SPF temperror tipping legitimate mail into quarantine — what worked

Fra

Renowned Member
Dec 10, 2011
148
16
83
We chased a wave of false-positive spam quarantines on PMG 8.2.11 down to this pattern.

Sharing in case it saves someone a week, but, even better, maybe you spot a rabbit hole.

(Summary by Claude-Code: I believe using claude in this forum is not an issue.)

Symptom: legitimate mail held in spam quarantine. Headers show:

Code:
Received-SPF: temperror (...: Time-out on DNS 'TXT' lookup of '...')

and KAM_DMARC_REJECT (+7) firing. With a quarantine threshold of 5 this alone tips legit mail over.

Root cause is two layers, not one:
1. Local unbound in default recursive mode — cold-cache TXT lookups 300-1500 ms, full SPF chains up to 16 s for popular senders → hits SA's spf_timeout
5s → temperror. Fixable.

2. Remote authoritative DNS that simply doesn't answer — sendgrid.net, ab.sendgrid.net, eu.mailgun.org, enotice.ieee.org, accenture.com, plus a long
tail of mass-mailer and questionable senders. Unfixable from our side.


Three layered fixes:

(1) Tune local unbound — /etc/unbound/unbound.conf.d/pmg-tuning.conf:
Code:
  server:
      msg-cache-size: 64m
      rrset-cache-size: 128m
      neg-cache-size: 16m
      prefetch: yes
      prefetch-key: yes
      harden-glue: yes
      harden-dnssec-stripped: yes
      harden-referral-path: yes
      num-threads: 2
Then systemctl reload unbound. Cold-cache recursion drops to <50 ms after first hit; prefetch keeps common sender records always warm. Do NOT forward
unbound to 1.1.1.1 / 8.8.8.8 / 9.9.9.9 — the major DNSBLs (Spamhaus zen + DBL, URIBL, SURBL, DNSWL) still return "blocked public resolver" sentinels
for shared-upstream queries, silently breaking your spam filter in both directions at once. Pure recursive is the right stance per the PMG wiki since
at least 2022.


(2) Raise spf_timeout from 5 s to 15 s — /etc/mail/spamassassin/local.cf:
Code:
  spf_timeout 15
  Then systemctl restart pmg-smtp-filter. Default 5 s is too aggressive for chains with slow includes. Anything still failing at 15 s is a dead remote
  auth that no further value helps.

(3) Surgical SA meta-rule — same file, append:
Code:
  meta KAM_TEMPERROR_RESCUE  (KAM_DMARC_REJECT && T_SPF_TEMPERROR)
  score KAM_TEMPERROR_RESCUE -4.0
  describe KAM_TEMPERROR_RESCUE  Rescue when KAM_DMARC_REJECT was due to SPF temperror, not a real fail
Real spoof (SPF fail + DMARC reject) still scores +7 → quarantined. Temperror + DMARC reject scores +7 − 4 = +3 → delivered. Preserves anti-spoof
protection where it matters; compensates only where SPF couldn't actually be evaluated.
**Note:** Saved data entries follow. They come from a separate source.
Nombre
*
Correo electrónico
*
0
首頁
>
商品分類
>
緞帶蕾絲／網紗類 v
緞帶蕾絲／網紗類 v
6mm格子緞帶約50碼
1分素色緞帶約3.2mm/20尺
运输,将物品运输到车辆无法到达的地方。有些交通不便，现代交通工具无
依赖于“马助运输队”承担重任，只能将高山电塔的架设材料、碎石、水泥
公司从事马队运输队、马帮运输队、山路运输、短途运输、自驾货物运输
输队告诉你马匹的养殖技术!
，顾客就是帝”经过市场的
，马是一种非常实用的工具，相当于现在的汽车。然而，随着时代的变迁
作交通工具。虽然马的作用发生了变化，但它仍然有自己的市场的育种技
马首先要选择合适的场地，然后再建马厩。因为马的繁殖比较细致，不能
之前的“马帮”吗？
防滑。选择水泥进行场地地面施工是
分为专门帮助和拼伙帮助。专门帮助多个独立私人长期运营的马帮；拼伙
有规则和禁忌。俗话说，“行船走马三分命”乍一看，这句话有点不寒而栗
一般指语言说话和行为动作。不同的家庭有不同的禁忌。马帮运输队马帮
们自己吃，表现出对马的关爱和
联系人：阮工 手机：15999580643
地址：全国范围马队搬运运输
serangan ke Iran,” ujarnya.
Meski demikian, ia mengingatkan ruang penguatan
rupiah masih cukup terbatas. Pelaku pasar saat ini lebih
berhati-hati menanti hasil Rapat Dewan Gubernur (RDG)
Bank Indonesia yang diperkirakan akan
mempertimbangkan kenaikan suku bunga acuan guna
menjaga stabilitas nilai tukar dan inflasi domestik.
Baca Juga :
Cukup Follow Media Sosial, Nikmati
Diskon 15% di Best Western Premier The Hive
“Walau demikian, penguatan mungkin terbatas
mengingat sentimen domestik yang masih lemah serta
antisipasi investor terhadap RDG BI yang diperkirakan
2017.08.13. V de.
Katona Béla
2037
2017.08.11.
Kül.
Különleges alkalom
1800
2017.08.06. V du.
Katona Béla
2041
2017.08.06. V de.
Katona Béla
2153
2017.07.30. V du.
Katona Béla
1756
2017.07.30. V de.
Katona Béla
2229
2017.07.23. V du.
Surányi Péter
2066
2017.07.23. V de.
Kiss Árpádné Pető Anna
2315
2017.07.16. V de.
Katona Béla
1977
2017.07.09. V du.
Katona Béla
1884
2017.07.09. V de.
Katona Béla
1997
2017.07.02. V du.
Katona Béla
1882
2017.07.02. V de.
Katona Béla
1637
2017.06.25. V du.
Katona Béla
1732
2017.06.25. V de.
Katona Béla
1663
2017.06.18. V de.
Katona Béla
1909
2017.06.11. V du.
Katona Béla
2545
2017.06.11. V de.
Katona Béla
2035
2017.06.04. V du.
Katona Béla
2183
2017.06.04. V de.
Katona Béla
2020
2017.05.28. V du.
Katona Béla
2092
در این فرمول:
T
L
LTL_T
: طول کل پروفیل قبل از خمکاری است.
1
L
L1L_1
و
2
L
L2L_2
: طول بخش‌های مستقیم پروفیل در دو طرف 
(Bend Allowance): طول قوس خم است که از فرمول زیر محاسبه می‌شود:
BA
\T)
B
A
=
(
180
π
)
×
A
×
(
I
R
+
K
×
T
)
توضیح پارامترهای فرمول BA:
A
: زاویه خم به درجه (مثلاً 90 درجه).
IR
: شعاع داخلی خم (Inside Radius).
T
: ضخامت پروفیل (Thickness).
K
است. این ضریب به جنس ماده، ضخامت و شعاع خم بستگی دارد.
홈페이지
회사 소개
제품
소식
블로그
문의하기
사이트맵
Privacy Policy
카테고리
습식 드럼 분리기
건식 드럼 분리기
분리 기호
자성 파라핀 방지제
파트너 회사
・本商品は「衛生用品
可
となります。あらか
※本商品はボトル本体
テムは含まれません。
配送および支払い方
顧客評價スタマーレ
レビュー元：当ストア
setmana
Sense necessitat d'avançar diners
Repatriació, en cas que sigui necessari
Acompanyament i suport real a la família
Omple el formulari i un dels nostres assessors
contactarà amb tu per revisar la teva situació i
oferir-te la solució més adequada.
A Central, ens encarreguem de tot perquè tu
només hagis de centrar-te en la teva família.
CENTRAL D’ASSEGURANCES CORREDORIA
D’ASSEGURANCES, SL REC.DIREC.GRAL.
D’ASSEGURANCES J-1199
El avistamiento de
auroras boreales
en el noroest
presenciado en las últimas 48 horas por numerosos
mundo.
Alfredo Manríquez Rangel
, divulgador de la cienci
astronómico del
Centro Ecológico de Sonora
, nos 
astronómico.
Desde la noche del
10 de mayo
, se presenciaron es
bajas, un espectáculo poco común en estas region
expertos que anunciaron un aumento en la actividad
Honest observation from 90 hours of measurement: (1) is necessary but doesn't visibly reduce the temperror quarantine count on its own (the DNS layer
heals — synthetic probe p95 from ~1300 ms to ~0 ms — but the remote-DNS residual stays). (2) helps a thin slice. (3) is the actual move-the-needle
change.

PMG 8.2.11 on Debian 12, KAM ruleset installed. Should apply unchanged to PMG 9.
 
I just reject them temporarily with my policyguard.
If the error is a temp error, it will arrive approx. 5 min later.
If it was spam (and the sender dns is missconfigured), there is mostly no second try.